RIL's prior AGMs have primarily focused instead on growth projects and capital outlays.

HSBC said key downside risks include lower refining/chemical margins, higher-than-expected capex and lower than expected per user revenue and subscriber additions in telecom.

IIFL said key triggers to watch include induction of investor in fibre InviT, details on the Aramco transaction, and visible reduction in net debt. The collapse in commodity spreads is a key risk.

CLSA said the definitive announcements should dispel worries about leverage.

"At the same time, the company has laid out clear plans for its next leap in growth, with its sight on 500 million mobile subscribers, continued work on online retailing, aggressive ramping-up in fiber and innovative content and technology strategies."

Nomura said the complete structure of the transaction is not finalised yet but Aramco will not be given any shares of RIL's stand-alone entity.

"Rather, Aramco will be given 20 per cent economic interest of the O2C division, and this stake may be in the form of non-voting or preference shares."

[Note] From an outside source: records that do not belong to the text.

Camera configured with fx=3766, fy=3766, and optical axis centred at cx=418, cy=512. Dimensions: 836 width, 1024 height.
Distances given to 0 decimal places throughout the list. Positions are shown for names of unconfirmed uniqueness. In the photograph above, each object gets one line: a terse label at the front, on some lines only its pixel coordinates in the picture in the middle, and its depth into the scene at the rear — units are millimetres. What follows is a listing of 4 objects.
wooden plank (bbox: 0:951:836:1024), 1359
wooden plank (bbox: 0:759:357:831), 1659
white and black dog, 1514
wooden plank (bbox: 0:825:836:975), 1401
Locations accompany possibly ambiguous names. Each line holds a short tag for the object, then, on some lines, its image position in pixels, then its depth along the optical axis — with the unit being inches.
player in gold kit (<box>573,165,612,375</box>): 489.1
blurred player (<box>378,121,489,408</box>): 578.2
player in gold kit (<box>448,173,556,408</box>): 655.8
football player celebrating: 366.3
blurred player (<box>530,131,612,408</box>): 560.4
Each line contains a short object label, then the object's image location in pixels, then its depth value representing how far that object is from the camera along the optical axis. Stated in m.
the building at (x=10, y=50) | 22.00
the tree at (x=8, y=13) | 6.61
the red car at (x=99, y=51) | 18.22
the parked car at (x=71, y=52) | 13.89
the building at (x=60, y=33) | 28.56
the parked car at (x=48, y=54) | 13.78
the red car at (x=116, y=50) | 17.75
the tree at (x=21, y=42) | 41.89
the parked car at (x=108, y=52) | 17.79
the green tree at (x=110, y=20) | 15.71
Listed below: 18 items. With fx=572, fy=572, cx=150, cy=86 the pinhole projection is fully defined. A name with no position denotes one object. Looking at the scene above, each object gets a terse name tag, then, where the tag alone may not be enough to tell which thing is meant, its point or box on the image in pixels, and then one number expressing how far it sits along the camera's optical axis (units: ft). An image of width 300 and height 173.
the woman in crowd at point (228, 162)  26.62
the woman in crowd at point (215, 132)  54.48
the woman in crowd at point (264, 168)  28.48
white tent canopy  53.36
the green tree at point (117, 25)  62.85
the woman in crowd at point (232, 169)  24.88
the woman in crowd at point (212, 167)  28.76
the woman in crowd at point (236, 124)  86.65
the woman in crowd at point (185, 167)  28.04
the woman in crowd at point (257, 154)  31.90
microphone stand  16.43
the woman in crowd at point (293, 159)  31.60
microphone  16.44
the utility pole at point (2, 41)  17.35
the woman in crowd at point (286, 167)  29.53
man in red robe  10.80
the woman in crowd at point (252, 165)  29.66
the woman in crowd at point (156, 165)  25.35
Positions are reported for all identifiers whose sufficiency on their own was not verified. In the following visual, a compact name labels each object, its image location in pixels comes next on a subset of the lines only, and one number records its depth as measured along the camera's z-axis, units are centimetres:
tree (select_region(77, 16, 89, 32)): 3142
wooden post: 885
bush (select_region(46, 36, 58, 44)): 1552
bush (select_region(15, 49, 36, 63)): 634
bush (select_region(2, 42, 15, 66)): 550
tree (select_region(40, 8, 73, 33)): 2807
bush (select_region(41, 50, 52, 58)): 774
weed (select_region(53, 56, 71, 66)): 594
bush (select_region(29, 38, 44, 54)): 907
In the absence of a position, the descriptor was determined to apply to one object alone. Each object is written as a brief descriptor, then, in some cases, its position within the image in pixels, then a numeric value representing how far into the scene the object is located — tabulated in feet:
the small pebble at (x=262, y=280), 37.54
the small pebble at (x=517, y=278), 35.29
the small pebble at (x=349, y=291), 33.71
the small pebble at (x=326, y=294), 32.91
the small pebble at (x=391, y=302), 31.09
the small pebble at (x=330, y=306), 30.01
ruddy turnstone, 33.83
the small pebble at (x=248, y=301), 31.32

"At this stage, there is no plan to separately de-merge the O2C division to avoid cash-flow isolation in the subsidiary structure.

“The agreement will provide for a potential demerger into a subsidiary structure at a later stage," it said.

The transaction will also provide Reliance with access to technology for its chemical business.

While UBS said the AGM announcements indicate RIL is on course for capex discipline and right-sizing of the balance sheet, Bank of America Merrill Lynch said RIL would issue securities to Aramco without voting rights - implying no equity dilution.

As a result of the deal, RIL would have access to 80 per cent of the O2C cash flows (remaining 20 per cent goes to Aramco).

Kotak Institutional Equities Research said RIL may be required to create a carve-out or special purpose structure, instead of a subsidiary, for the oil-to-chemical (O2C) business under the standalone entity for its proposed transaction with Saudi Aramco to ensure fungibility of cash flows and prevent leakage of taxes.

RIL may receive 50 per cent payment at the time of closure of the proposed transaction and 25 per cent each in two tranches over the next two years.